Десятник пожал плечами:
– Что мы, крохоборы какие? Про пошлину забудем. Но парню придется через Тинтадж ехать. Сам понимаешь – свежие новости с Юга. Я должен непременно доложить и купца сопроводить, иначе с меня голову снимут.
– Все! Идем ужинать. – Господин Лер выбрался из-за стола, хлопнул по плечу озадаченного Квазимодо. – Не печалься, Гюго, через столицу крюк не велик, а с охраной и кормом для лошадей тебе помогут…
Выбраться из Ивовой долины удалось только через два дня. Квазимодо чувствовал себя не совсем здоровым – во-первых, першило горло от бесконечной болтовни, во-вторых, от такого количества пусть и очень хорошего джина не только горло болеть будет. Вообще-то гостеприимство пограничных служак превосходило все разумные пределы. Ныр с двумя горцами чуть не утонул на реке, демонстрируя, как по-настоящему ловят рыбу. Теа успела заехать в морду какому-то чересчур перебравшему джина поклоннику, а Бат со своими новыми, склонными к работе даже в нетрезвом виде корешами пытался спалить кузницу.

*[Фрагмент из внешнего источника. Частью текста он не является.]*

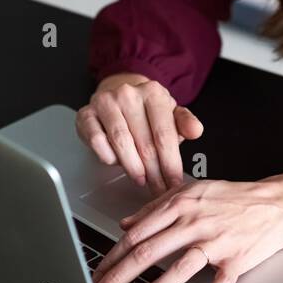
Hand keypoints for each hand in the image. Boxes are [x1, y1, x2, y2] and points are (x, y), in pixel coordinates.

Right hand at [75, 73, 203, 194]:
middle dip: (154, 172)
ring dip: (132, 167)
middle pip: (144, 142)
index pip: (164, 134)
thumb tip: (196, 131)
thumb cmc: (147, 111)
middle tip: (159, 190)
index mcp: (153, 92)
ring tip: (141, 180)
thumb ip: (185, 123)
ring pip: (121, 143)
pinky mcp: (86, 114)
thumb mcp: (170, 113)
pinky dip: (107, 156)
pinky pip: (97, 141)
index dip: (171, 164)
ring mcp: (105, 102)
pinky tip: (116, 163)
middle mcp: (128, 94)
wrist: (117, 94)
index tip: (175, 183)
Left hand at [90, 177, 282, 282]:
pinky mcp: (238, 259)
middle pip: (150, 250)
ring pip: (181, 267)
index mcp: (181, 203)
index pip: (138, 232)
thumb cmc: (233, 198)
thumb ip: (156, 207)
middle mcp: (196, 221)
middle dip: (121, 275)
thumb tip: (125, 224)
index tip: (98, 272)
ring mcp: (217, 241)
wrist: (276, 204)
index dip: (114, 255)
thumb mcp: (192, 192)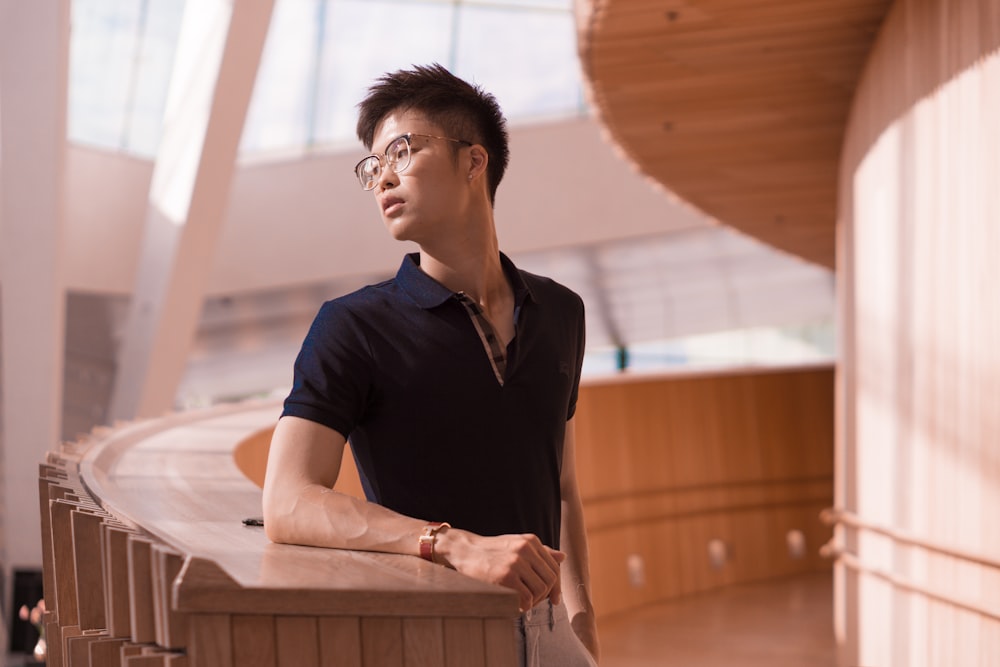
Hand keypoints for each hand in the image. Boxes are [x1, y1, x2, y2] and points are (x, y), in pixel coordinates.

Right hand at [436, 529, 564, 611]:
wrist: (465, 551)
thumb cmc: (492, 551)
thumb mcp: (516, 545)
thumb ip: (540, 552)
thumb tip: (563, 557)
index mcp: (531, 541)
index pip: (554, 567)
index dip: (557, 586)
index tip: (554, 599)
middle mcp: (526, 549)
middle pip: (550, 580)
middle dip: (546, 595)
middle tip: (534, 603)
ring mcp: (516, 562)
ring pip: (540, 590)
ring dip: (534, 602)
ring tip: (522, 603)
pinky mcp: (506, 576)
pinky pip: (526, 598)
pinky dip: (523, 606)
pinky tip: (515, 604)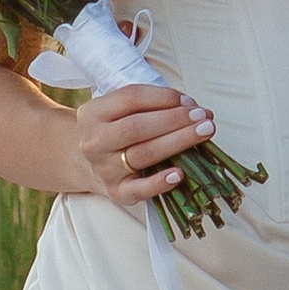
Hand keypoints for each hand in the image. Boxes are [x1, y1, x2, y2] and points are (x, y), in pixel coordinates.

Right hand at [72, 80, 214, 209]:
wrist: (85, 164)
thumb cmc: (114, 131)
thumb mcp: (119, 111)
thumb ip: (152, 105)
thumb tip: (194, 108)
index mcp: (94, 113)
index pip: (130, 99)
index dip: (163, 98)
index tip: (189, 101)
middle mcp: (95, 141)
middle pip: (136, 127)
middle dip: (174, 120)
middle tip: (203, 117)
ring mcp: (104, 168)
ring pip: (143, 154)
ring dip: (177, 142)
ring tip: (203, 134)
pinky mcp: (116, 192)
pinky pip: (139, 189)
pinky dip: (160, 182)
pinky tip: (180, 173)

Выбрались, слава богам. Квазимодо трясся в седле, мучался головной болью. Ныру, лежащему на повозке, было еще хуже. Теа с утра отказывалась разговаривать. Бат, наоборот, не умолкал. От его «ну да, ну да» гудело в голове. Не нужно было возчику, как называл это толстобрюхий Лер, поутру «опохмеляться». Отряд пополнил свои ряды – повозки теперь сопровождали четверо воинов Ворона. Им тоже было хреново.
Сквозь отвратительное жужжание в голове вор пытался думать – хорошо или плохо, что их теперь сопровождают? Лер и его друг-десятник клялись, что это не конвой – наоборот, почетный эскорт, охрана, друзья, проводники и вообще почти родственники. Квазимодо был склонен поверить. Четверо бойцов вели себя дружелюбно, насколько могли в своем болезненном состоянии. Вообще-то сейчас их могла бы повязать и одна Теа. Бедняги, наверное, и не возражали бы. Всем путникам хотелось лежать и ни о чем не думать. Жуткая смесь – скучная военная служба и джин в неограниченных количествах.

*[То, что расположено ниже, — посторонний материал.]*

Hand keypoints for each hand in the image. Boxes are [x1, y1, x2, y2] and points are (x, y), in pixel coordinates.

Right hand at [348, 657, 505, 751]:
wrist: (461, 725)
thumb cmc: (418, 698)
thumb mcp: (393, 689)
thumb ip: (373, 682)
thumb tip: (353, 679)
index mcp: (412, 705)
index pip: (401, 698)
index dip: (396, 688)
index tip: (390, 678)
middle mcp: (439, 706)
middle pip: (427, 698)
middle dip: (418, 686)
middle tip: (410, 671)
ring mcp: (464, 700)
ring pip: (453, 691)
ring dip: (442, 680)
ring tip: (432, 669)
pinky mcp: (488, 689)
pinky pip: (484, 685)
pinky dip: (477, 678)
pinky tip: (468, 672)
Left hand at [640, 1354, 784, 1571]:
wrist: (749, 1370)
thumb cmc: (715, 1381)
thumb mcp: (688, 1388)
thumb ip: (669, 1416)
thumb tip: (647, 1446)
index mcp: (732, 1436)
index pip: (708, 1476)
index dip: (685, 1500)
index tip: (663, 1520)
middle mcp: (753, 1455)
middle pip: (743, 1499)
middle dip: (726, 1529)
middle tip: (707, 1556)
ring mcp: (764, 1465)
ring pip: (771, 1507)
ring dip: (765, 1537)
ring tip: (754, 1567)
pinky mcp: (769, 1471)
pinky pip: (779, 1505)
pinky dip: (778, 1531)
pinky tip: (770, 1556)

Уйти можно в любой момент. Но стоит ли начинать жизнь в северных землях с незаконных действий? В конце концов, через Тинтадж дорога действительно спокойнее и ненамного длиннее. Тем более пути напрямую к лежащей далеко к востоку от центра земель Медвежьей долине никто толком не знал. Придется посмотреть столицу вороньего королевства.

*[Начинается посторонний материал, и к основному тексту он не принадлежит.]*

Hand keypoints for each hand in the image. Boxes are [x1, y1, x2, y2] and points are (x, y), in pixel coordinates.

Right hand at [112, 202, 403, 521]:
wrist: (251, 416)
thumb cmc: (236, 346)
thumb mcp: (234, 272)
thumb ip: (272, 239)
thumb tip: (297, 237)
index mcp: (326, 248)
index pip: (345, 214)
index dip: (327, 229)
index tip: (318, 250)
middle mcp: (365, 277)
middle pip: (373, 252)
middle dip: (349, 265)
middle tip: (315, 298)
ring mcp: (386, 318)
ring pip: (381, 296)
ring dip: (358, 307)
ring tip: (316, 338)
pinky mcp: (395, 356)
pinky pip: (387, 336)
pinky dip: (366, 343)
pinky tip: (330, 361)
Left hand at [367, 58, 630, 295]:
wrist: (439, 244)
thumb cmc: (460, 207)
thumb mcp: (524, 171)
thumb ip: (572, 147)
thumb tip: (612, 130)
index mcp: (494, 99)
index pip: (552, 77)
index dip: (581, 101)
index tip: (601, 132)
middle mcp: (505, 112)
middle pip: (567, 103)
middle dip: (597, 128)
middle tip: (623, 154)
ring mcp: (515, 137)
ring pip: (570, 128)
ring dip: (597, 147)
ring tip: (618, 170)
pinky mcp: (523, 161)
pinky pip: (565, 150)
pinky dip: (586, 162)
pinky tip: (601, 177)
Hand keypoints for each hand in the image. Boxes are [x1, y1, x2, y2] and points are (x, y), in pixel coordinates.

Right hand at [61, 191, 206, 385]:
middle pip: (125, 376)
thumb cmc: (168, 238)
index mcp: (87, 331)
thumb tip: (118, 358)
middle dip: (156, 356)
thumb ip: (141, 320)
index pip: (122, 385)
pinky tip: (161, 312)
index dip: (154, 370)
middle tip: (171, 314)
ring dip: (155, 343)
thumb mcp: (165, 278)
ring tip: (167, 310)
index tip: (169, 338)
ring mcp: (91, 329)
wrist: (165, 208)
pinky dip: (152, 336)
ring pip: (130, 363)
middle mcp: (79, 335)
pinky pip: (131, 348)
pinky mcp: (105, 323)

Ехали быстро. По утрам дорогу сковывал легкий морозец, колеса весело тарахтели по твердой грязи. Воины охраны много рассказывали о последних событиях на Севере. Квазимодо охотно впитывал информацию, рассказывал сам о дивном южном походе Флота. Оттаявшая Теа поражала солдат рассказами о неистовых океанских штормах. У сухопутной лиски описания жестокостей бурной стихии выходили почему-то чрезвычайно живописными, особенно если учесть, что половину пути рассказчица просидела в тесной коморке и мало что оттуда видела.
Путь отряда лежал сквозь прозрачные рощи с облетевшей листвой и бурые осенние холмы. Потом начались леса с разлапистыми соснами и елями, с кустами осыпанного яркими ягодами шиповника, с рябинами, опустившими ветви под тяжестью багряных кистей. Ныр интересовался всем, что попадалось на глаза. Квазимодо отрекомендовал отставного ныряльщика как южного «серого», и воины наперебой объясняли ночному проводнику особенности местной жизни и многочисленных здешних опасностей. Ночью все преспокойно спали – солдаты, успокоенные близостью необычного перепончатого стража, а сам Ныр дрых, надеясь, с куда большими основаниями, на чуткую лиску.
Квазимодо подолгу просиживал с женой, потом Теа отправлялась вынюхивать новый мир. Ей хотелось гулять, но вор просил не уходить надолго. Лиска неохотно слушалась. Рассказы вояк о жестоких обитателях лесной чащи производили впечатление и на нее. Но нос и глаза успокаивали – мир, полный можжевелового запаха, мышиной возни, воя волков и шорохов дубовиков и гилли казался своим и понятным.
В одну из ночей лиска сказала Полумордому:
– Там, в горах, когда я была у Менти, она показала, что встречала таких, как я. И давно, и не очень давно. Она показала, что раньше мы жили здесь, где часто бывает снег.